---------- RECORDS TO USE
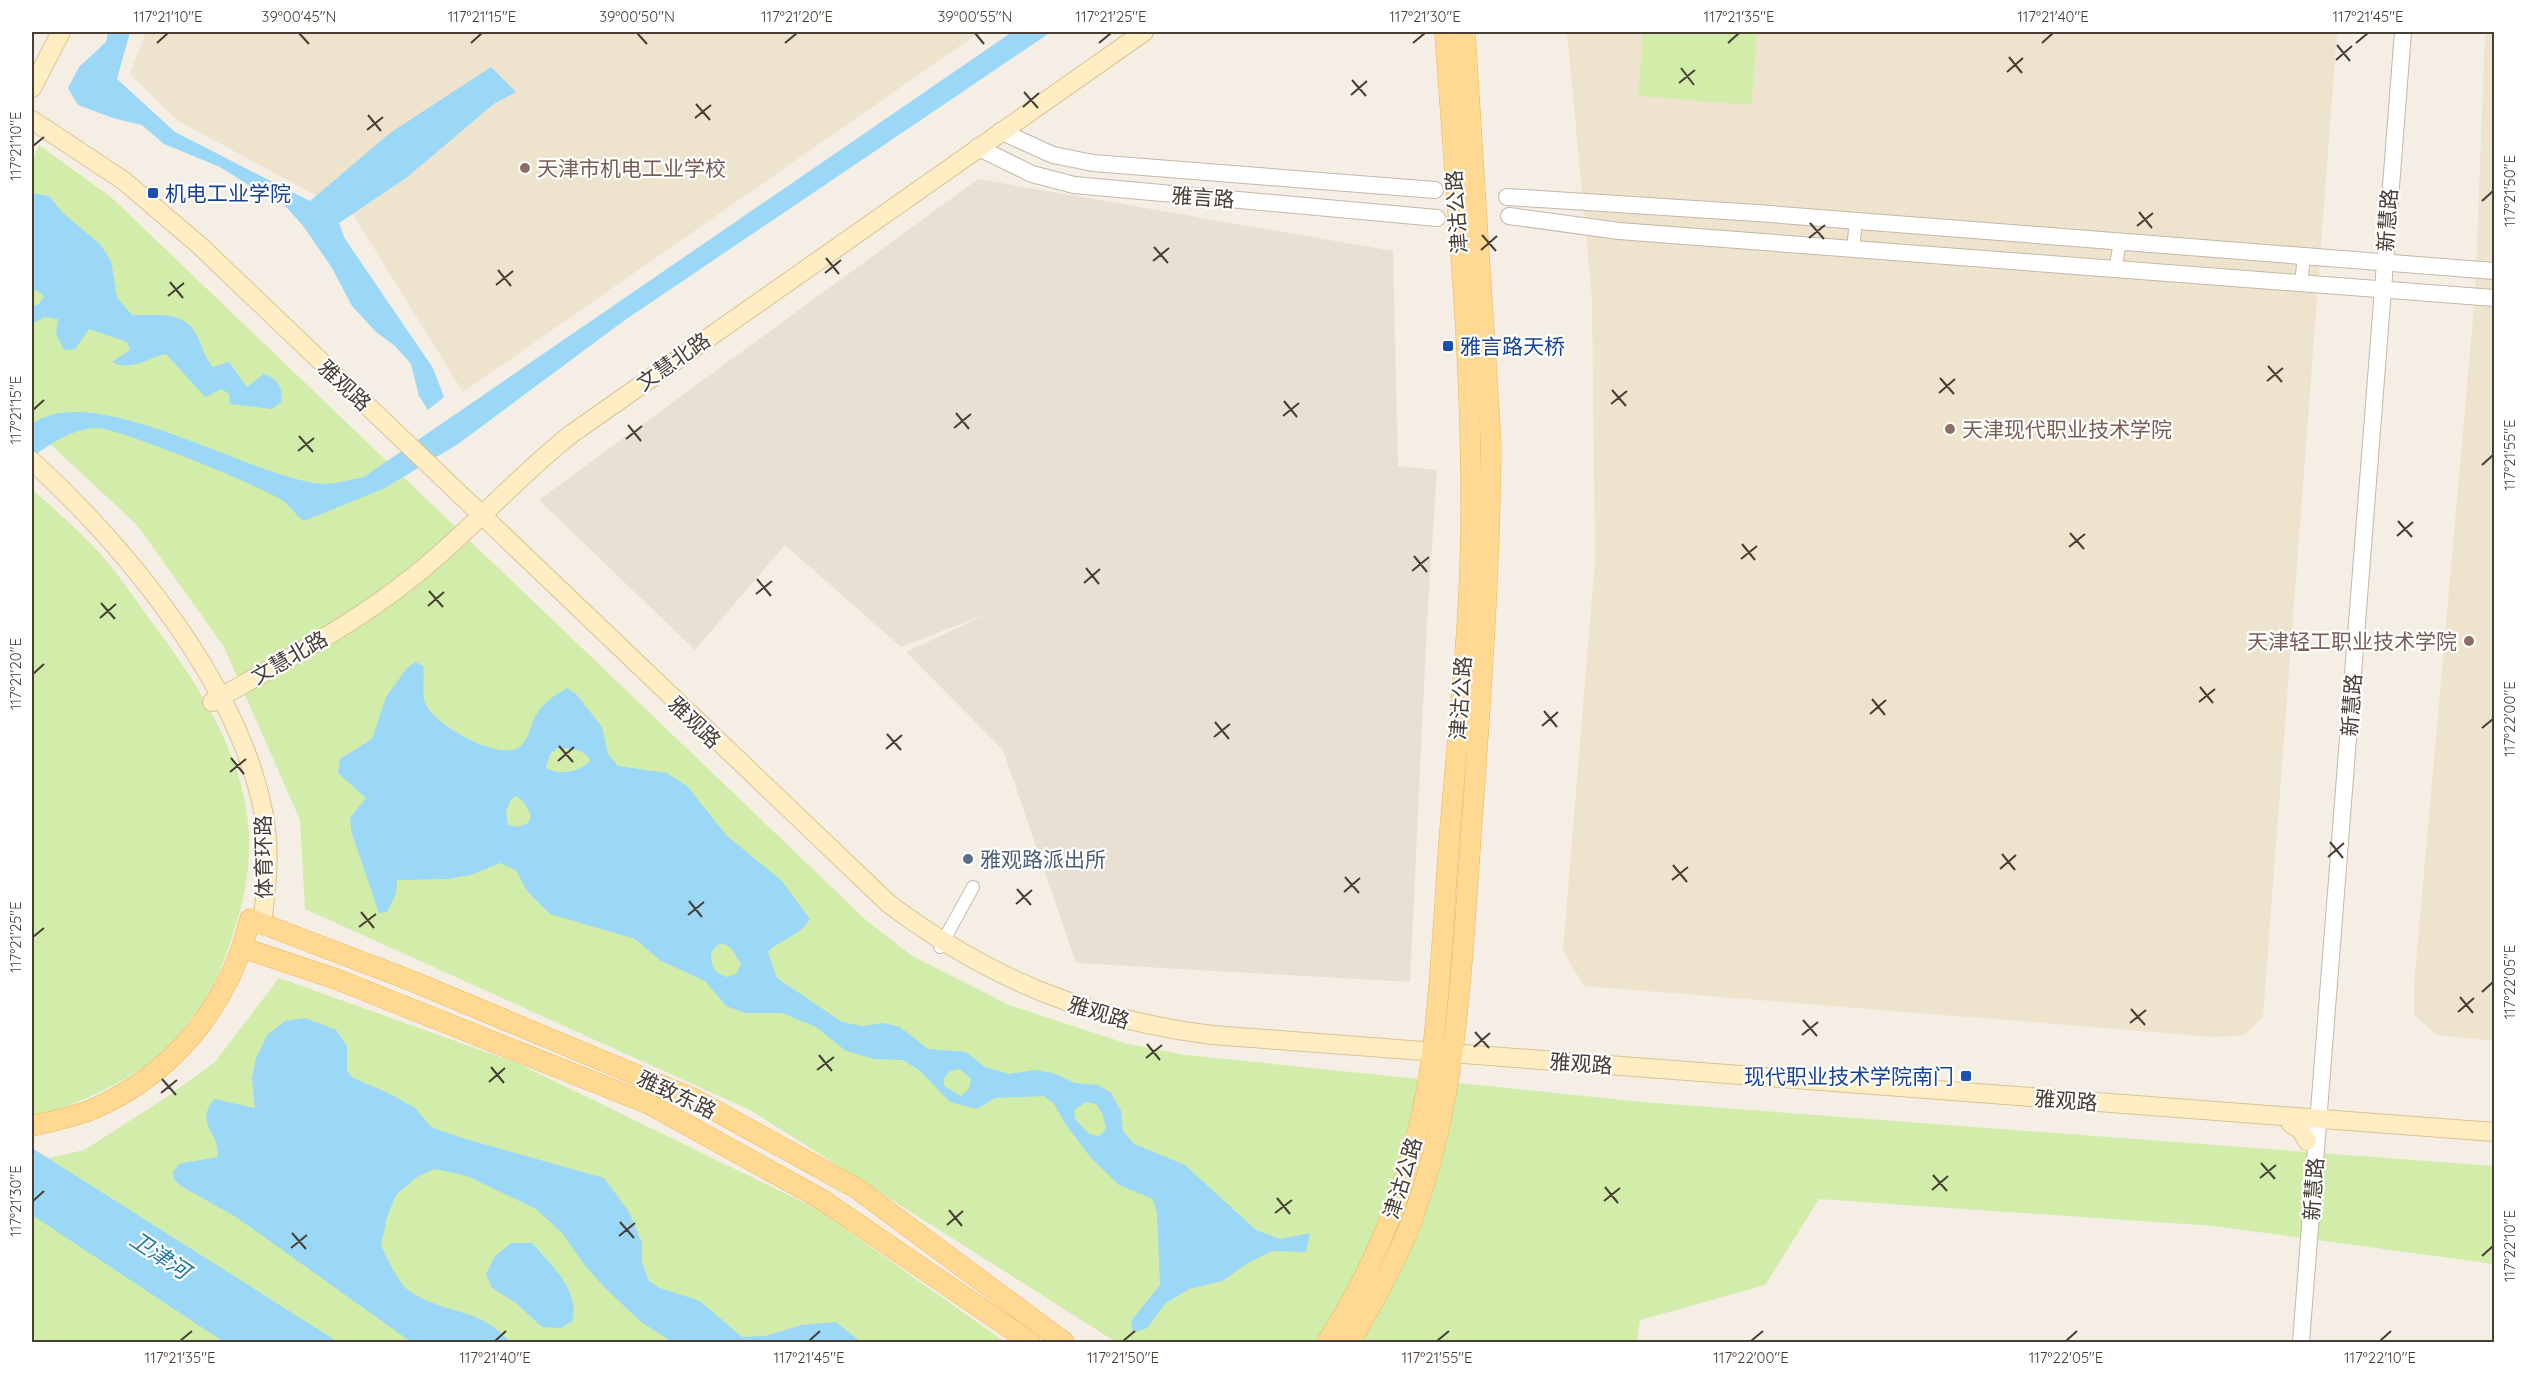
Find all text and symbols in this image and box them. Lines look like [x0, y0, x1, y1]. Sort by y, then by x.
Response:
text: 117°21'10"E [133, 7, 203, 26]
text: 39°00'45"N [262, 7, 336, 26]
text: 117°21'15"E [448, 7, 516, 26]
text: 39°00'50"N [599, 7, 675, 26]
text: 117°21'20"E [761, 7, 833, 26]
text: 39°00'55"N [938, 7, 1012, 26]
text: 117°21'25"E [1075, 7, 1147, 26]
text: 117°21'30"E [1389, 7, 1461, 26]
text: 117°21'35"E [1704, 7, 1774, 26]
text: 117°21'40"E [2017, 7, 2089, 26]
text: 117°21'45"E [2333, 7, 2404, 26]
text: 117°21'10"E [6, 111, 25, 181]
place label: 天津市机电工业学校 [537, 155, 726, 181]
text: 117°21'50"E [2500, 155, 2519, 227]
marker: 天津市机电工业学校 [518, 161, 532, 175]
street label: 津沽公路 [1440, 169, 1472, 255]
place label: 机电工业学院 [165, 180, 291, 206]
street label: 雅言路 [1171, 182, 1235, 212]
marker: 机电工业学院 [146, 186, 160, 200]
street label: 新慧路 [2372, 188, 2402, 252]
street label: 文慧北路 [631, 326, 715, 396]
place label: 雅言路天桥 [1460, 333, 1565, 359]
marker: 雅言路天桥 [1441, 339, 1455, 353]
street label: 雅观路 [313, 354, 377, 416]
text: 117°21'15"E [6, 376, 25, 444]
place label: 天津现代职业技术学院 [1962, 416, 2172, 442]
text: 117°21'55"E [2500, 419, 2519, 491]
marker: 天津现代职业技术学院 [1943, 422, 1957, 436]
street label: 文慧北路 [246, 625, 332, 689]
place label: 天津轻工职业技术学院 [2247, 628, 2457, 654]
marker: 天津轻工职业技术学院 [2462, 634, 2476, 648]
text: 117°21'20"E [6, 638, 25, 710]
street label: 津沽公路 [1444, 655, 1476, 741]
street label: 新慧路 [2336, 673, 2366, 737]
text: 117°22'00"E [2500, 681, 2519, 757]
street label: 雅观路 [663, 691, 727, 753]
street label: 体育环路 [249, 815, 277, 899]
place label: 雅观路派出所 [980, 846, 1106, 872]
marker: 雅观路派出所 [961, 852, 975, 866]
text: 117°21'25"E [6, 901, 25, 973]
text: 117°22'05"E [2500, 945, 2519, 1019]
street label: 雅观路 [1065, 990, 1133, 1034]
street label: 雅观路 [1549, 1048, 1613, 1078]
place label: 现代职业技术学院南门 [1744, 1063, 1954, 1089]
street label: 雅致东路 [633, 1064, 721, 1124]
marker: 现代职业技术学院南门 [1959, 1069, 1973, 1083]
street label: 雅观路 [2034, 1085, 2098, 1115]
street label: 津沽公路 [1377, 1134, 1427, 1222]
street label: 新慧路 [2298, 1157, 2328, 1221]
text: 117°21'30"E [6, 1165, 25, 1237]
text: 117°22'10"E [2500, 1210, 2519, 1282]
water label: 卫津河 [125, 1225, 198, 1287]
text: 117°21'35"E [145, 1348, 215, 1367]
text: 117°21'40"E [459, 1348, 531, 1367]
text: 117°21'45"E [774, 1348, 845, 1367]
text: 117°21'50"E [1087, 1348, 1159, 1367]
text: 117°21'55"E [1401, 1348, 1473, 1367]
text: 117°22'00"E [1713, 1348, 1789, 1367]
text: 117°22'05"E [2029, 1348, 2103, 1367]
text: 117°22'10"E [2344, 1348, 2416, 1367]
--------------------
---------- RECORDS TO USE
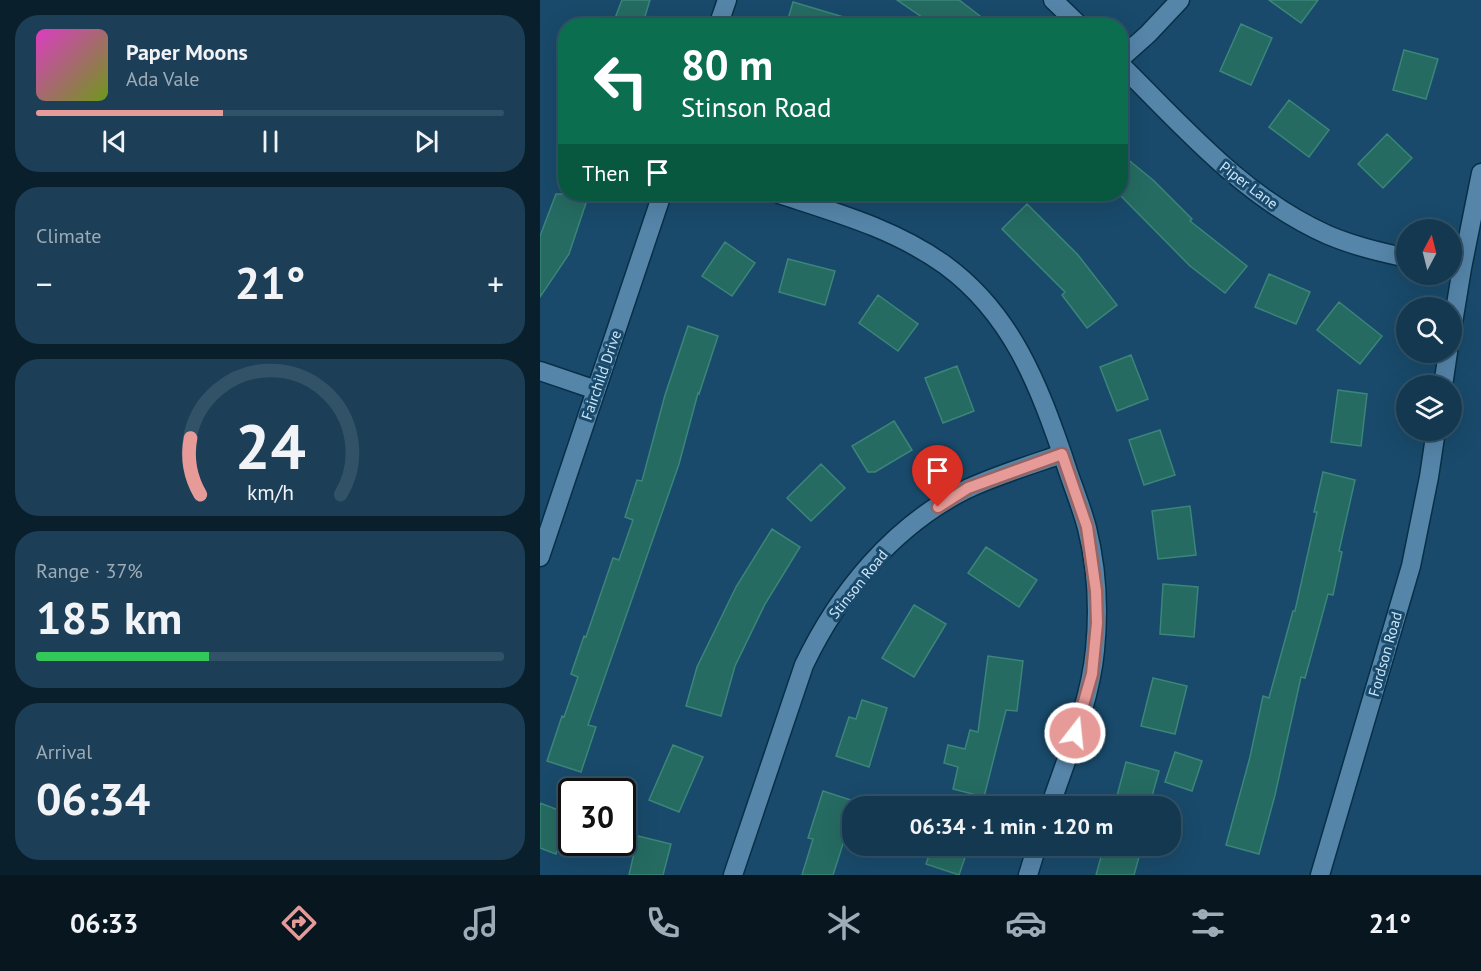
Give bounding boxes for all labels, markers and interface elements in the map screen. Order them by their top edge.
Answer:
--------------------
**EXERCISE DIRECTIONS**
Every line above that carries the string "them" should be copied.

**FINAL ANSWER**
Find all text and symbols in this image and box them. Lines look like [x0, y0, x1, y1]. Sort by y, then by x.
Give bounding boxes for all labels, markers and interface elements in the map screen. Order them by their top edge.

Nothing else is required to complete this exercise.